Required work | Retype the text that follows each of the items below, line for line and without any changes. Leave the pictures out of your answer.

Provided information |
= = = = =

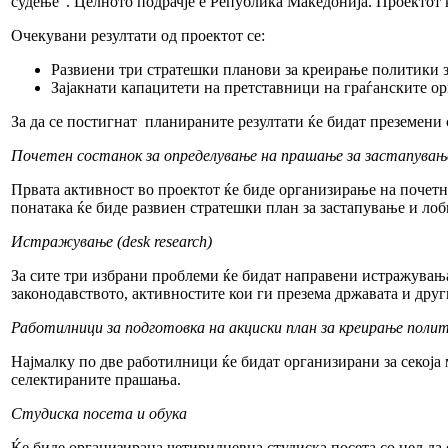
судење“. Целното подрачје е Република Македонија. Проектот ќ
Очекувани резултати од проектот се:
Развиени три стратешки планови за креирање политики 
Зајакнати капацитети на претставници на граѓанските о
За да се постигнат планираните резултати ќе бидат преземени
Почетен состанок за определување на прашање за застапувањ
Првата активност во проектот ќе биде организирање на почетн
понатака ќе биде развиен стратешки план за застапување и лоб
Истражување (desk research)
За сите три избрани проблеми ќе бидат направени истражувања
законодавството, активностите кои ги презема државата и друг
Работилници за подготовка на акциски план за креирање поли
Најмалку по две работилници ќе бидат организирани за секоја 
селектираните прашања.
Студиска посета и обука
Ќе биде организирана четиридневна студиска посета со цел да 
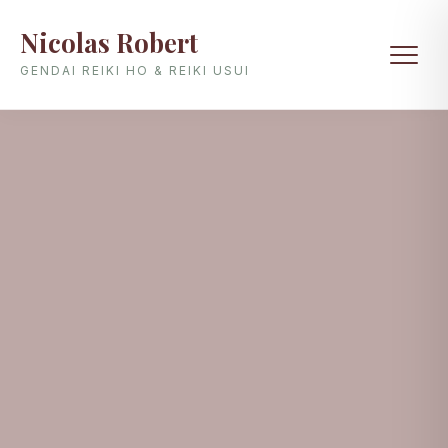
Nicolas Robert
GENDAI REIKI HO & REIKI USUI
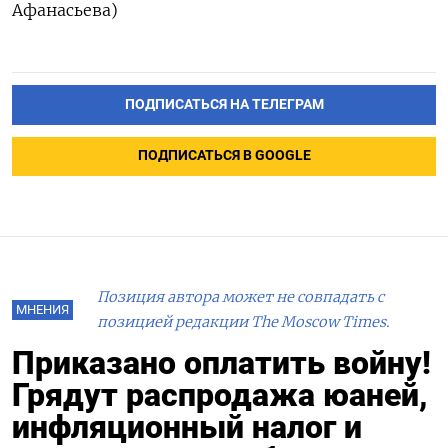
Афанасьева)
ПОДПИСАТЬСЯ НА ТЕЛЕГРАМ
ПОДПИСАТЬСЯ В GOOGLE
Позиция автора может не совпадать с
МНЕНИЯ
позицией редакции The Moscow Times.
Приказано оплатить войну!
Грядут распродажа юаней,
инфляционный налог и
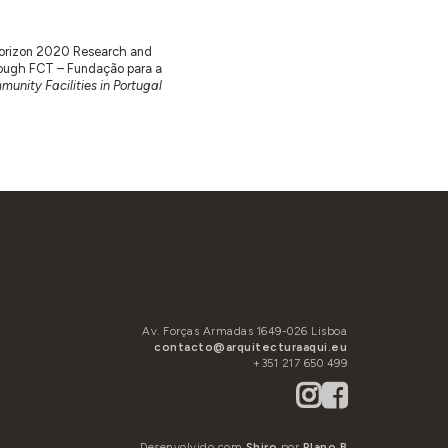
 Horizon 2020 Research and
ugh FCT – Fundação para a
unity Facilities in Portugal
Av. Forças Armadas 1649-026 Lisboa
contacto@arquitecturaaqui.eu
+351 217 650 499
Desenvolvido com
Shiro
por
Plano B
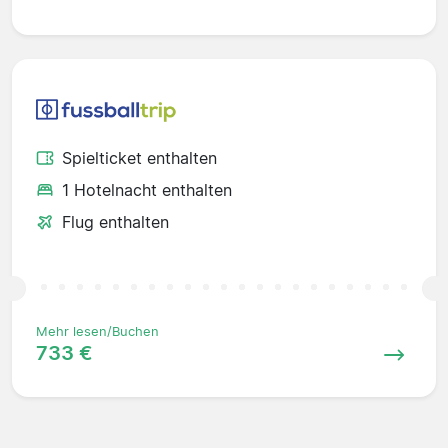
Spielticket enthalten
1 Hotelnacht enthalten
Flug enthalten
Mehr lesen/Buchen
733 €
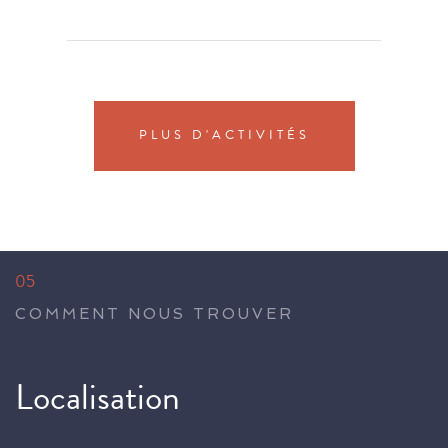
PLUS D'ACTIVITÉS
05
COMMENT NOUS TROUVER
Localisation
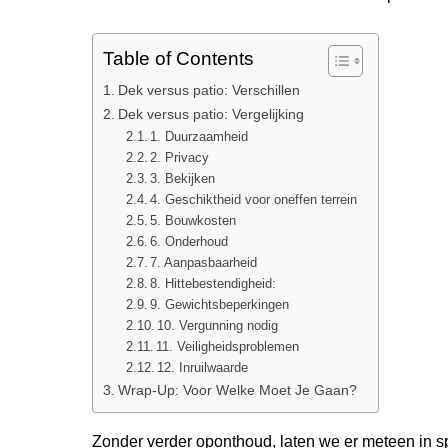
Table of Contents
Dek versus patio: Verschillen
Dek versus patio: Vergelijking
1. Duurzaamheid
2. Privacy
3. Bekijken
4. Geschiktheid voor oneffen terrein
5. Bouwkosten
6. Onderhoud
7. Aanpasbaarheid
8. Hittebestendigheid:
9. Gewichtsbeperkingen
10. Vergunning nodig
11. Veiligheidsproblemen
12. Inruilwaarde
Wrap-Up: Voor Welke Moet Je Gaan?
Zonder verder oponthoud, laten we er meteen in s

= = = = =

Your solution |
судење“. Целното подрачје е Република Македонија. Проектот ќ
Очекувани резултати од проектот се:
Развиени три стратешки планови за креирање политики 
Зајакнати капацитети на претставници на граѓанските о
За да се постигнат планираните резултати ќе бидат преземени
Почетен состанок за определување на прашање за застапувањ
Првата активност во проектот ќе биде организирање на почетн
понатака ќе биде развиен стратешки план за застапување и лоб
Истражување (desk research)
За сите три избрани проблеми ќе бидат направени истражувања
законодавството, активностите кои ги презема државата и друг
Работилници за подготовка на акциски план за креирање поли
Најмалку по две работилници ќе бидат организирани за секоја 
селектираните прашања.
Студиска посета и обука
Ќе биде организирана четиридневна студиска посета со цел да 
Nicolas Robert
GENDAI REIKI HO & REIKI USUI
Афанасьева)
ПОДПИСАТЬСЯ НА ТЕЛЕГРАМ
ПОДПИСАТЬСЯ В GOOGLE
Позиция автора может не совпадать с
МНЕНИЯ
позицией редакции The Moscow Times.
Приказано оплатить войну!
Грядут распродажа юаней,
инфляционный налог и
 Horizon 2020 Research and
ugh FCT – Fundação para a
unity Facilities in Portugal
Av. Forças Armadas 1649-026 Lisboa
contacto@arquitecturaaqui.eu
+351 217 650 499
Desenvolvido com
Shiro
por
Plano B
Spielticket enthalten
1 Hotelnacht enthalten
Flug enthalten
Mehr lesen/Buchen
733 €
PLUS D'ACTIVITÉS
05
COMMENT NOUS TROUVER
Localisation
Table of Contents
Dek versus patio: Verschillen
Dek versus patio: Vergelijking
1. Duurzaamheid
2. Privacy
3. Bekijken
4. Geschiktheid voor oneffen terrein
5. Bouwkosten
6. Onderhoud
7. Aanpasbaarheid
8. Hittebestendigheid:
9. Gewichtsbeperkingen
10. Vergunning nodig
11. Veiligheidsproblemen
12. Inruilwaarde
Wrap-Up: Voor Welke Moet Je Gaan?
Zonder verder oponthoud, laten we er meteen in s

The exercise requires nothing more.